Crediti: NASA, ESA, H. Teplitz e M. Rafelski (IPAC/Caltech), A. Koekemoer (STScI), R. Windhorst (Arizona State University), e Z. Levay (STScI)
È la più definita, colorata ed esauriente fotografia mai scattata all’Universo, che si è messo in posa per il telescopio spaziale Hubble per il progetto chiamato Ultraviolet Coverage of the Hubble Ultra Deep Field (UVUDF), che permette di guardare indietro nel tempo per 13 miliardi di anni. Prima di iniziare questo studio, gli astronomi avevano già raccolto in passato molte informazioni sulla formazione stellare e sulle galassie vicine grazie a telescopi che lavorano con la luce ultravioletta come il Galex della NASA, che ha raccolto dati per ben 10 anni (dal 2003 al 2013). La maggior parte delle conoscenze degli esperti derivano anche da Hubble, che con le sue ottiche è riuscito ad osservare anche galassie molto distanti da noi. Quelle che mancavano all’appello, però, erano le galassie tra i 5 e i 10 miliardi di anni luce di distanza dalla Terra, vale a dire il periodo in cui più o meno tutte le stelle dell’Universo si sono formate. Le stelle più calde, massicce e giovani, che emettono luce nell’ultravioletto, sono state spesso trascurate lasciando così un vuoto significativo nella conoscenza della timeline cosmica.

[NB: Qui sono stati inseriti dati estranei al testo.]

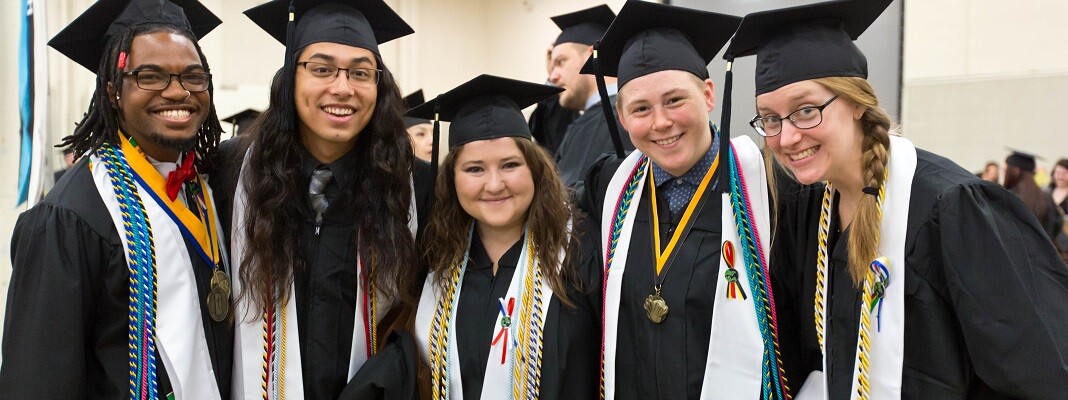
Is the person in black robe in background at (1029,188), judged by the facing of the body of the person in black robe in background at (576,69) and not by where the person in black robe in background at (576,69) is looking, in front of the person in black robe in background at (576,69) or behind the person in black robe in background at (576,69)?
behind

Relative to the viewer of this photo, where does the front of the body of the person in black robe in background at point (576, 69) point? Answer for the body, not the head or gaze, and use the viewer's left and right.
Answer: facing to the left of the viewer
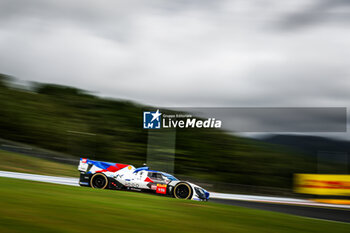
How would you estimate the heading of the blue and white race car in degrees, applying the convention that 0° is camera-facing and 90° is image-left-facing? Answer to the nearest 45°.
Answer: approximately 270°
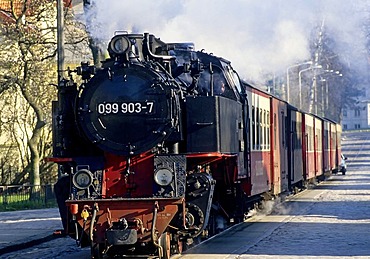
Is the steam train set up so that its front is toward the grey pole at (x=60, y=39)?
no

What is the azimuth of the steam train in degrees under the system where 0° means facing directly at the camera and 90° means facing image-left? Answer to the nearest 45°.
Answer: approximately 45°

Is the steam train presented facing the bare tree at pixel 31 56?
no
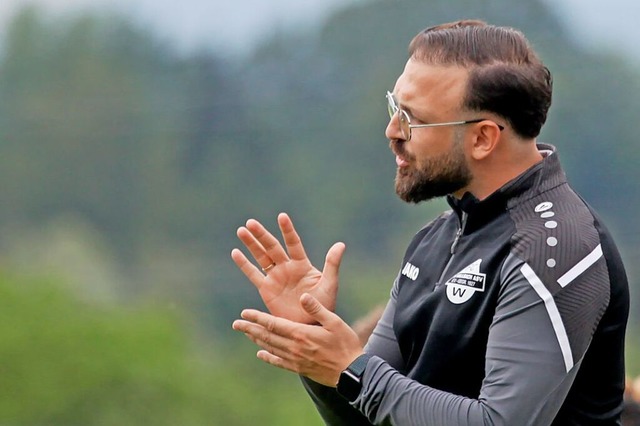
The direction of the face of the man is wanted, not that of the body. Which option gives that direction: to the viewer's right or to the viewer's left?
to the viewer's left

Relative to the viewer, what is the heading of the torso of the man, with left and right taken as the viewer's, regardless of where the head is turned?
facing the viewer and to the left of the viewer
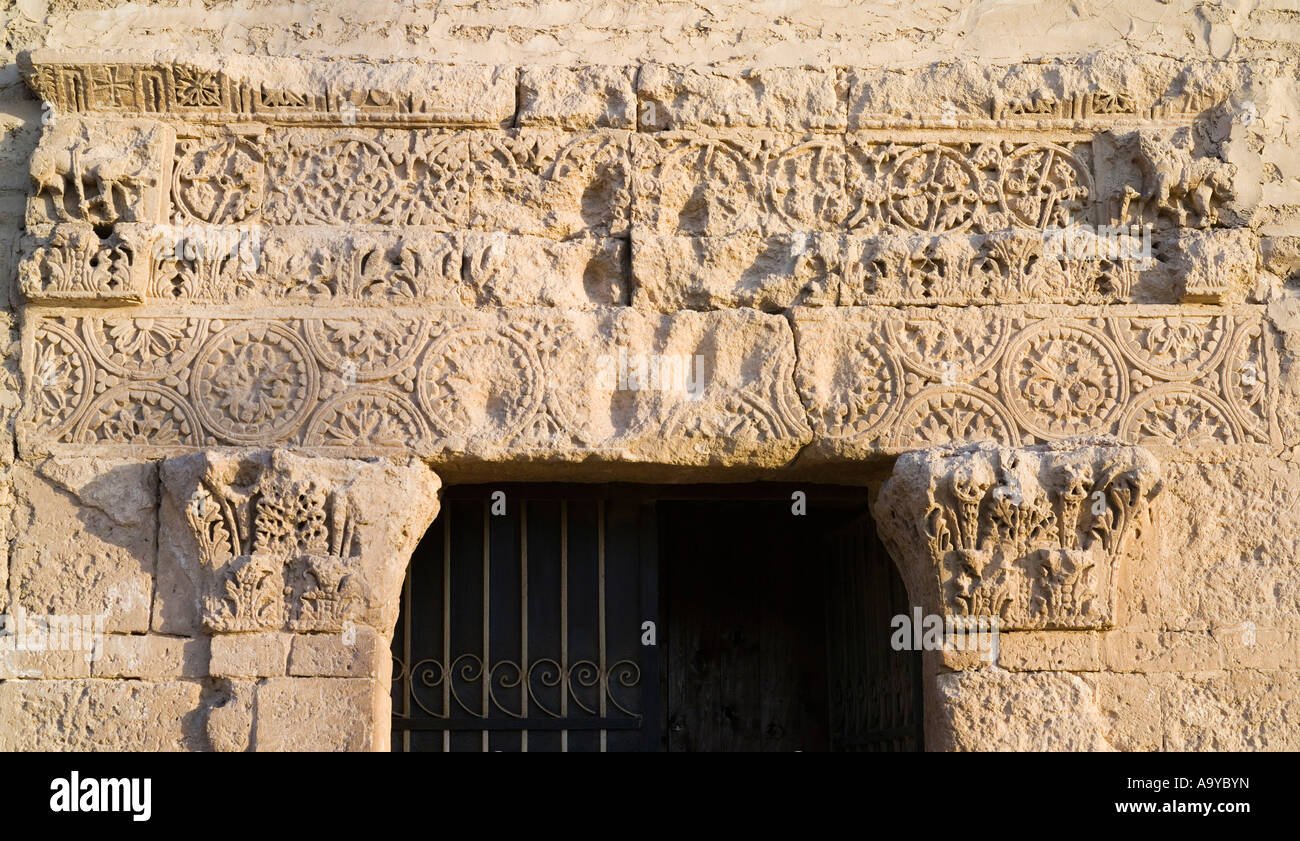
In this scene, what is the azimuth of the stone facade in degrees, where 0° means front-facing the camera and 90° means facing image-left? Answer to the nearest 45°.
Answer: approximately 0°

La porzione di cielo visibile in questa immagine era già stata studiata dagli astronomi in una serie di esposizioni in luce visibile e all’infrarosso tra il 2003 e il 2009: l’Hubble Ultra Deep Field. Si tratta di una piccola regione nella costellazione della Fornace ed è la più profonda immagine dell’Universo mai raccolta nello spettro della luce visibile. Ora, con l’aggiunta della luce ultravioletta, i ricercatori hanno completato l’intera gamma di colori disponibili per Hubble. L’immagine risultante contiene circa 10 000 galassie, alcune delle quali risalgono a meno di qualche centinaia di milioni di anni dal Big Bang (tra i 400 e gli 800 milioni di anni).
Questa ricerca ha dato agli esperti un accesso diretto a regioni oscure finora mai studiate e che aggiungono un mattoncino in più alla nostra conoscenza della formazione stellare. Osservando a queste lunghezze d’onda, i ricercatori godono di una vista privilegiata sul momento in cui le galassie hanno formato le stelle. Gli astronomi hanno la possibilità quindi di capire come le galassie simili alla Via Lattea siano cresciute da piccole collezioni di stelle molto calde alle strutture massicce che sono oggi.
Dato che l’atmosfera terrestre filtra (potremmo dire per fortuna) la maggior parte della luce ultravioletta, uno studio del genere è fattibile solo se realizzato in orbita con un telescopio spaziale come Hubble. Simili studi sono in programma anche per il futuro, quando verrà posizionato in orbita lo James Webb Space Telescope (JWST).